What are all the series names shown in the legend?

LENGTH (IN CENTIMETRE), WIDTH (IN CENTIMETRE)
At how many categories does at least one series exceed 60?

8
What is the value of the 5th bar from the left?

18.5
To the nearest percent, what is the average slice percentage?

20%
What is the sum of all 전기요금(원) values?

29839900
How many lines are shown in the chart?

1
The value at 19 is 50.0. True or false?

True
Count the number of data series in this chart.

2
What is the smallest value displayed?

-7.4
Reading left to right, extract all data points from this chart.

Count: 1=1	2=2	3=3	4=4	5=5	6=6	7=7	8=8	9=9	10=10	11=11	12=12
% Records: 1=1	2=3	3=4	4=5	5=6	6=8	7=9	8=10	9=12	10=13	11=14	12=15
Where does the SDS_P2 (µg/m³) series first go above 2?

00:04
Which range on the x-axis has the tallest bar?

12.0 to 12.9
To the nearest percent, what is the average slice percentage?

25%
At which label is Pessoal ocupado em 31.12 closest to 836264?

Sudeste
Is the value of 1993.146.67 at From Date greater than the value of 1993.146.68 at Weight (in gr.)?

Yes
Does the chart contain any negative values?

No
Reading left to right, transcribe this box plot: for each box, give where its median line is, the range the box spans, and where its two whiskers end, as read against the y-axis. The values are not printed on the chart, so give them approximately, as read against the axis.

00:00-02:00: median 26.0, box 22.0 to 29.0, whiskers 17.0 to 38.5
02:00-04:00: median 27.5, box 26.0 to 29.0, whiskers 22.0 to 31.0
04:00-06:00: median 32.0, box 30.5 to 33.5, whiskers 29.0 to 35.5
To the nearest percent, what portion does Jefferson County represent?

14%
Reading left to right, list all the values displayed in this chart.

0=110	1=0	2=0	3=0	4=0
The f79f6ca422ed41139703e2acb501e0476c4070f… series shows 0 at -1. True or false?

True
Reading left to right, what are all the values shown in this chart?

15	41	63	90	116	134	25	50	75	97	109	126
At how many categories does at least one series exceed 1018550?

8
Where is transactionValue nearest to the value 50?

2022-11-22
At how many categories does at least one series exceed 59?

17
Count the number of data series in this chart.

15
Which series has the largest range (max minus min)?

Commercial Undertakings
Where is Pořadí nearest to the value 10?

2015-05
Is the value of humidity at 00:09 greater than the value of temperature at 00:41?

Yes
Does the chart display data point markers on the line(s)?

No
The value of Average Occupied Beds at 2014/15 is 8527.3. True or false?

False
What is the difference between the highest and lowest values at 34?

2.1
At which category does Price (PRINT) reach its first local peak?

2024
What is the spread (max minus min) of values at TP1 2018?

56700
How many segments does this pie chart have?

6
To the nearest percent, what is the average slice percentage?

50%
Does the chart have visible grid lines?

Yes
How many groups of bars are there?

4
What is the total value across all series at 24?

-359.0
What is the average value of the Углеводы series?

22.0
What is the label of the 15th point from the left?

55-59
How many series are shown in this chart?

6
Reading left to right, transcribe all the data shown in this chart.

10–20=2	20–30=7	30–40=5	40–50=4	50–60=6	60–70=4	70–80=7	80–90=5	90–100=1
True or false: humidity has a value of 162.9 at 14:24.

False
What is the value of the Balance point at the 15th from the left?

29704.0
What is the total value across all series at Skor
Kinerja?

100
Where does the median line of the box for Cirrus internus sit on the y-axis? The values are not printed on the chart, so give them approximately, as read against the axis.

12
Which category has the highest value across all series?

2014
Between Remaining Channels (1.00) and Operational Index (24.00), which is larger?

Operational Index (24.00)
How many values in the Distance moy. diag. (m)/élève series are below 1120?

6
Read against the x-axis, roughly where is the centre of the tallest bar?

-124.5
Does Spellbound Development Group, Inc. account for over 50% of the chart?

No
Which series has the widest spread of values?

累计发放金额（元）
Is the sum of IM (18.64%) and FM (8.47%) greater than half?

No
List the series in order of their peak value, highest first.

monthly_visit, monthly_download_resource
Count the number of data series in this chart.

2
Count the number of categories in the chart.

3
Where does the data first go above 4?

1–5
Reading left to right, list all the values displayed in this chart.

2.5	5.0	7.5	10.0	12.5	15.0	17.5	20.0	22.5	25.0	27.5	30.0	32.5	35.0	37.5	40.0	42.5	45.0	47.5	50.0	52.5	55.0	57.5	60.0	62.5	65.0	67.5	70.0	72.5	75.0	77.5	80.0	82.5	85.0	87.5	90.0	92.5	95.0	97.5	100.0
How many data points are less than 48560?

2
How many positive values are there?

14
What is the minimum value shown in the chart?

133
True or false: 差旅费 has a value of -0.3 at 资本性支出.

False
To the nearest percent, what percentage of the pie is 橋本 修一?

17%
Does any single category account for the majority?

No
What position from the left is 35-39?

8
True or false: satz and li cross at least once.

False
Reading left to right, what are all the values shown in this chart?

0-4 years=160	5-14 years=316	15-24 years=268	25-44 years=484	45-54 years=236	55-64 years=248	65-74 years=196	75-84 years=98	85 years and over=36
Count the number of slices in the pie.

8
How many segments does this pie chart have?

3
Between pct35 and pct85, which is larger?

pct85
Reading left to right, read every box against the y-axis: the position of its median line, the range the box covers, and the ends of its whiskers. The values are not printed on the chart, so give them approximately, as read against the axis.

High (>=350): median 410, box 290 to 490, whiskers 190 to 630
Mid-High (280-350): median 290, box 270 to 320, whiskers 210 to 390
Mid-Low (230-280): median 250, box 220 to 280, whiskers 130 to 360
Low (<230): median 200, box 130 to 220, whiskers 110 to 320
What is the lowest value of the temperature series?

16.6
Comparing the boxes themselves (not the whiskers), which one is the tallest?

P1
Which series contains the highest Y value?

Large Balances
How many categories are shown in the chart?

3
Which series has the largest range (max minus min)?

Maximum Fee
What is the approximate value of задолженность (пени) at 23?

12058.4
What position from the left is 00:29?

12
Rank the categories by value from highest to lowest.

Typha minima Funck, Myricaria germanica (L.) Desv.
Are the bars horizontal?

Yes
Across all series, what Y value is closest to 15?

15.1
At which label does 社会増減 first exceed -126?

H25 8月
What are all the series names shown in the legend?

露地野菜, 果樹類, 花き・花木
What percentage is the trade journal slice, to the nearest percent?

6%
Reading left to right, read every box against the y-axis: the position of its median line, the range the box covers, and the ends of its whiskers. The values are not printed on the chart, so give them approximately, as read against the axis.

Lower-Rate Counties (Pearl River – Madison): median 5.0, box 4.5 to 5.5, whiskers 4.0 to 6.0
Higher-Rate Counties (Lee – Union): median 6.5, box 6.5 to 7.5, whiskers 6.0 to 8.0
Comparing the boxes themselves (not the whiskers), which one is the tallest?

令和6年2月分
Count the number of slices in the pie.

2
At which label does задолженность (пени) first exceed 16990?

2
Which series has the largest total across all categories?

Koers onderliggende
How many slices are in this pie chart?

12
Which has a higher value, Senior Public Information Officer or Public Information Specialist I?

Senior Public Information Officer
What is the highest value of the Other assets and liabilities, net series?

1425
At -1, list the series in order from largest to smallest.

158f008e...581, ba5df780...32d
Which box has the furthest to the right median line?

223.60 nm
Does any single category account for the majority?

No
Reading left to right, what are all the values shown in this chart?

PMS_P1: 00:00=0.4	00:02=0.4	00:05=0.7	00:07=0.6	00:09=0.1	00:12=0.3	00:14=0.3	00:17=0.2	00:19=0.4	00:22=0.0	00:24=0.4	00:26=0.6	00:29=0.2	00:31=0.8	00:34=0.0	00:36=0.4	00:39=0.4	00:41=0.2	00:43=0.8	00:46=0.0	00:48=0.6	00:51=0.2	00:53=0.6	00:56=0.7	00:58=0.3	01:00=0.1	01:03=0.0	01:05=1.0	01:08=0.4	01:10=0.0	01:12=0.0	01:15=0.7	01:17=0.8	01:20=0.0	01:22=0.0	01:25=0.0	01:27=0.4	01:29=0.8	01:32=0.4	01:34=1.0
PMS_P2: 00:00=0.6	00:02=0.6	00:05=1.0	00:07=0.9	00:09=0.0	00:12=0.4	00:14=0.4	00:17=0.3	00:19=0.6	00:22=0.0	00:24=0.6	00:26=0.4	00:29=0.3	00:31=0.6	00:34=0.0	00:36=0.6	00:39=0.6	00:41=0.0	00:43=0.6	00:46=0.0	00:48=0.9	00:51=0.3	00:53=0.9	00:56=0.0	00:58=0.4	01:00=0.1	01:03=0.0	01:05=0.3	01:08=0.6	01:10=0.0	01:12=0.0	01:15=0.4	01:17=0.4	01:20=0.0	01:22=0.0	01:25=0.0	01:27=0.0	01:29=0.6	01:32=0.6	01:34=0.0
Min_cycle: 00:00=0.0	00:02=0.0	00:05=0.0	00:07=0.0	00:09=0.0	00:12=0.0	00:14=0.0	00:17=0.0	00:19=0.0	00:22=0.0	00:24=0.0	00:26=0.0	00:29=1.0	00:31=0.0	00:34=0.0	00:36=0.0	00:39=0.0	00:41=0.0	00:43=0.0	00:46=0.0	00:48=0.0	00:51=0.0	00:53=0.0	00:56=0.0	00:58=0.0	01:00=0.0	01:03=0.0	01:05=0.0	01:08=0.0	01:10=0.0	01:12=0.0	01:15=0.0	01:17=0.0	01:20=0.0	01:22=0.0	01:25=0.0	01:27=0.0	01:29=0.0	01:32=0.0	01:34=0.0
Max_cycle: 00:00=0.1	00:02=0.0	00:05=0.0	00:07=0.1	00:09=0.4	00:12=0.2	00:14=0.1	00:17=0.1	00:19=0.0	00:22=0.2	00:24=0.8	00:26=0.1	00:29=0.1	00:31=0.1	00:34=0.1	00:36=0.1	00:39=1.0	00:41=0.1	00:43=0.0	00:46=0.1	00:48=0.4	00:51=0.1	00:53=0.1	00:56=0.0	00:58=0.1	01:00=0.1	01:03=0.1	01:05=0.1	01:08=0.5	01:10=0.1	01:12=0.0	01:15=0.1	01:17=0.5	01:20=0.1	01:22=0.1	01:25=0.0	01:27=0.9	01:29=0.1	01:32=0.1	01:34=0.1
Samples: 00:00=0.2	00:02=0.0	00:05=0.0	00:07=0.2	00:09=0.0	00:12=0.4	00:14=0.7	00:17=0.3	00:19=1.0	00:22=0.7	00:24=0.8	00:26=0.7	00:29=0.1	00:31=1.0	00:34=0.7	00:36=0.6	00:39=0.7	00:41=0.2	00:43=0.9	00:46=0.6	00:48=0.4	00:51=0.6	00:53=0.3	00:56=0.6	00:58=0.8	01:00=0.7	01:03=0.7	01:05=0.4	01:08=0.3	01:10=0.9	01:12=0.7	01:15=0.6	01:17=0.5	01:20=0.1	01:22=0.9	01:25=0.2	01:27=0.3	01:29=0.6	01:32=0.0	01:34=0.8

**PROBLEM DESCRIPTION:** Starting at the line that contains "years and over=36" and ending at the line that contains "What percentage is", rewrite the data with "series" changed to "data series" and everything else left unchanged.

**REPLY TO THE TASK:**
0-4 years=160	5-14 years=316	15-24 years=268	25-44 years=484	45-54 years=236	55-64 years=248	65-74 years=196	75-84 years=98	85 years and over=36
Count the number of slices in the pie.

8
How many segments does this pie chart have?

3
Between pct35 and pct85, which is larger?

pct85
Reading left to right, read every box against the y-axis: the position of its median line, the range the box covers, and the ends of its whiskers. The values are not printed on the chart, so give them approximately, as read against the axis.

High (>=350): median 410, box 290 to 490, whiskers 190 to 630
Mid-High (280-350): median 290, box 270 to 320, whiskers 210 to 390
Mid-Low (230-280): median 250, box 220 to 280, whiskers 130 to 360
Low (<230): median 200, box 130 to 220, whiskers 110 to 320
What is the lowest value of the temperature data series?

16.6
Comparing the boxes themselves (not the whiskers), which one is the tallest?

P1
Which data series contains the highest Y value?

Large Balances
How many categories are shown in the chart?

3
Which data series has the largest range (max minus min)?

Maximum Fee
What is the approximate value of задолженность (пени) at 23?

12058.4
What position from the left is 00:29?

12
Rank the categories by value from highest to lowest.

Typha minima Funck, Myricaria germanica (L.) Desv.
Are the bars horizontal?

Yes
Across all data series, what Y value is closest to 15?

15.1
At which label does 社会増減 first exceed -126?

H25 8月
What are all the data series names shown in the legend?

露地野菜, 果樹類, 花き・花木
What percentage is the trade journal slice, to the nearest percent?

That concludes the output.